____ DATA IN THIS EXERCISE

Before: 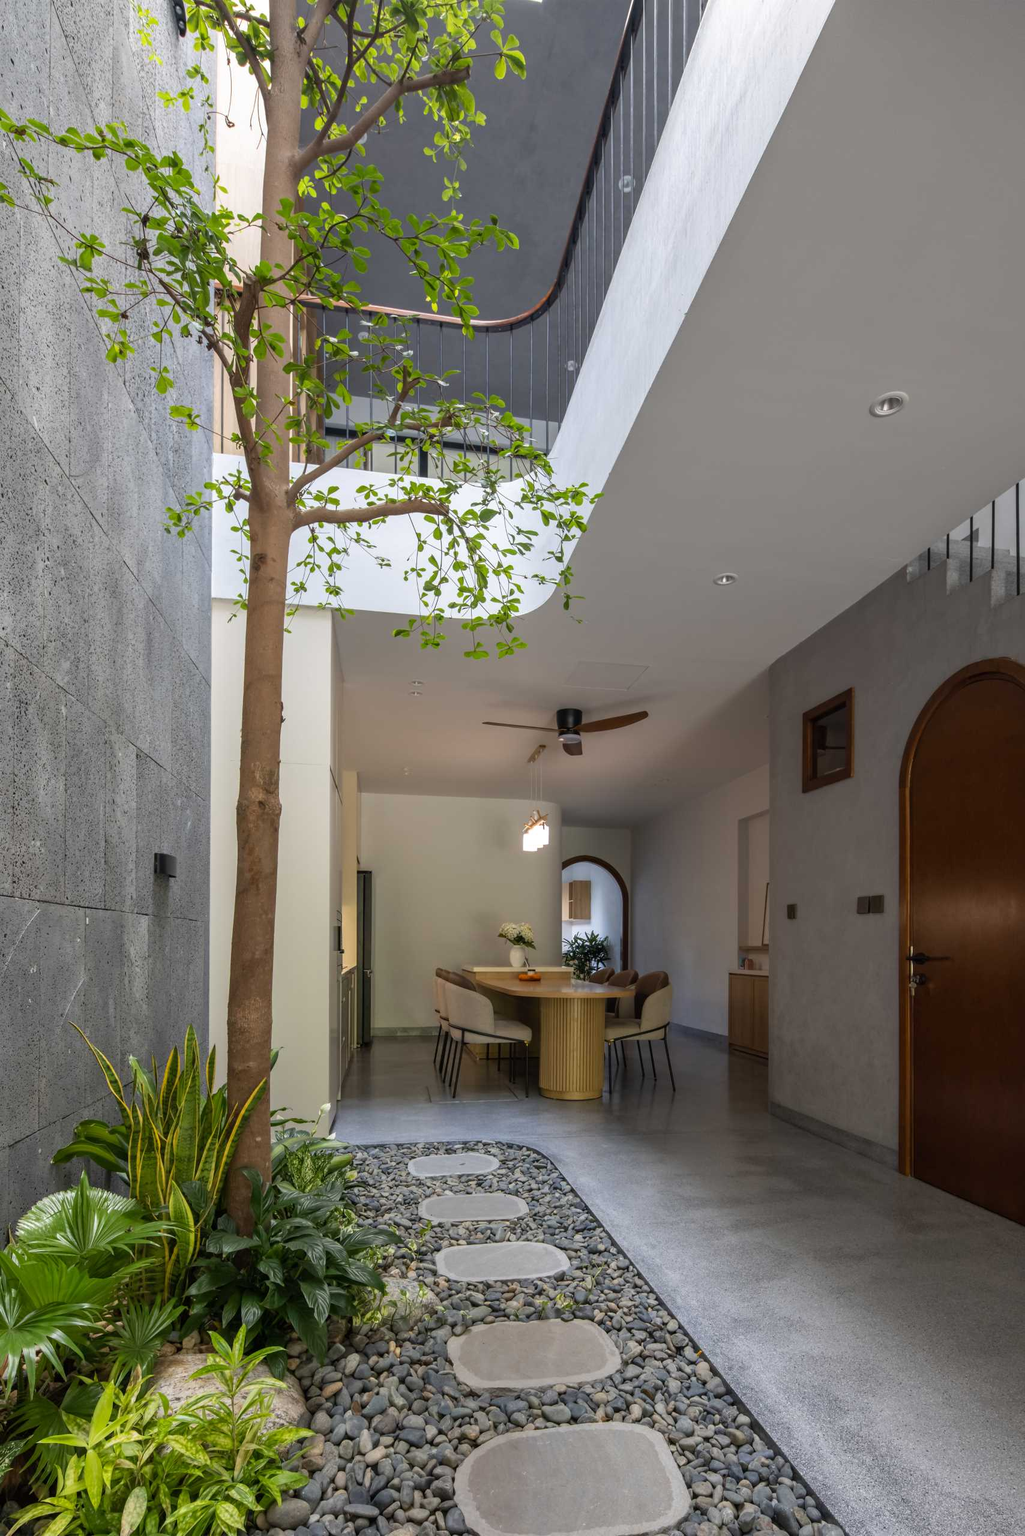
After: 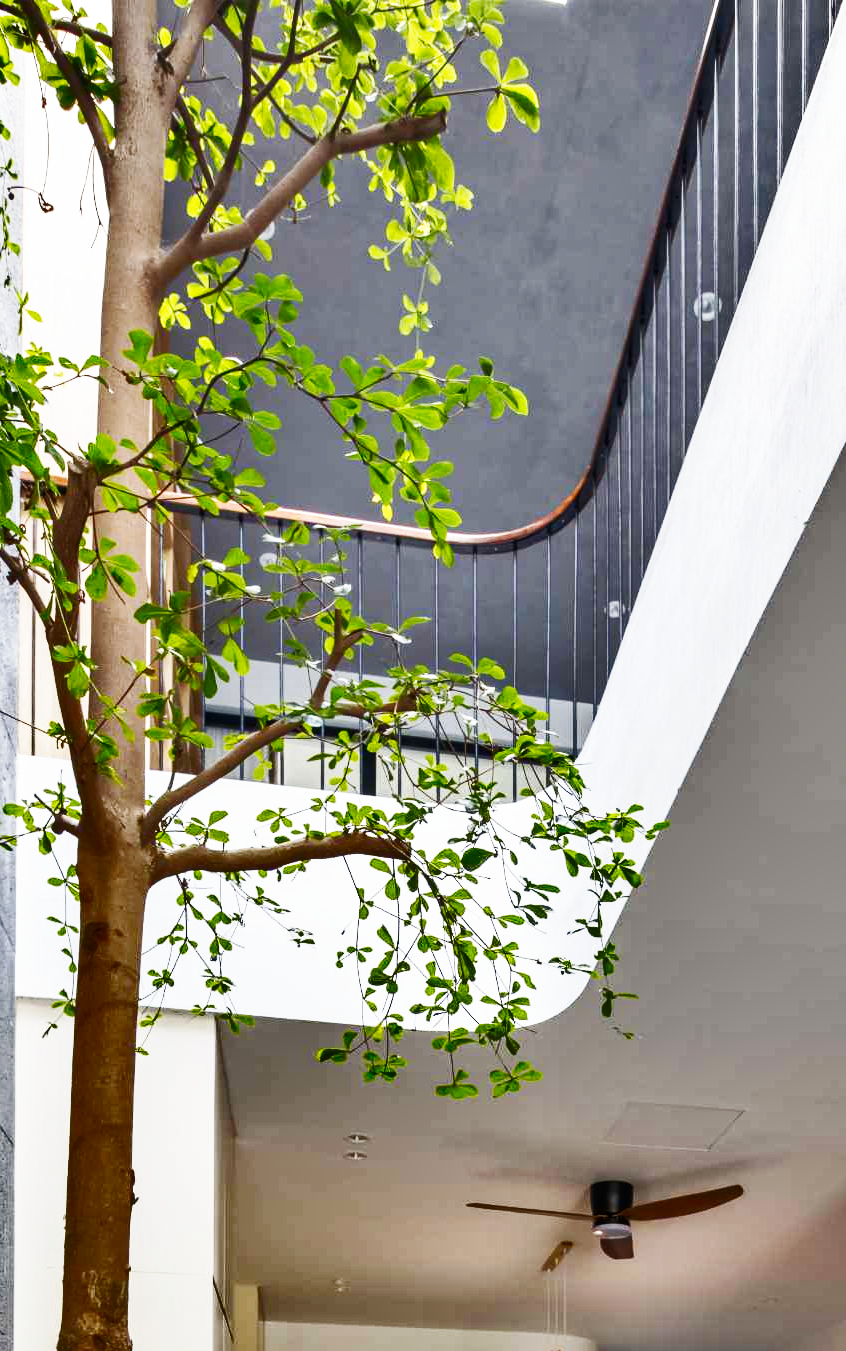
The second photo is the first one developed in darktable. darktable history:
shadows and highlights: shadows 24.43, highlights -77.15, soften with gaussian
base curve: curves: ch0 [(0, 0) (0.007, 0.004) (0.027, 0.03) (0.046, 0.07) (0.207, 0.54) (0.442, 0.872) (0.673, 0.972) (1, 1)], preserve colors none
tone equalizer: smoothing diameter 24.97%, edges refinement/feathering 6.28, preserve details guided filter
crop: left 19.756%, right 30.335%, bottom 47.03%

________

**EXERCISE DETAILS**
Reproduce the listing above line for line, without the pictures.

**RESPONSE**
Before: 
After: 
The second photo is the first one developed in darktable. darktable history:
shadows and highlights: shadows 24.43, highlights -77.15, soften with gaussian
base curve: curves: ch0 [(0, 0) (0.007, 0.004) (0.027, 0.03) (0.046, 0.07) (0.207, 0.54) (0.442, 0.872) (0.673, 0.972) (1, 1)], preserve colors none
tone equalizer: smoothing diameter 24.97%, edges refinement/feathering 6.28, preserve details guided filter
crop: left 19.756%, right 30.335%, bottom 47.03%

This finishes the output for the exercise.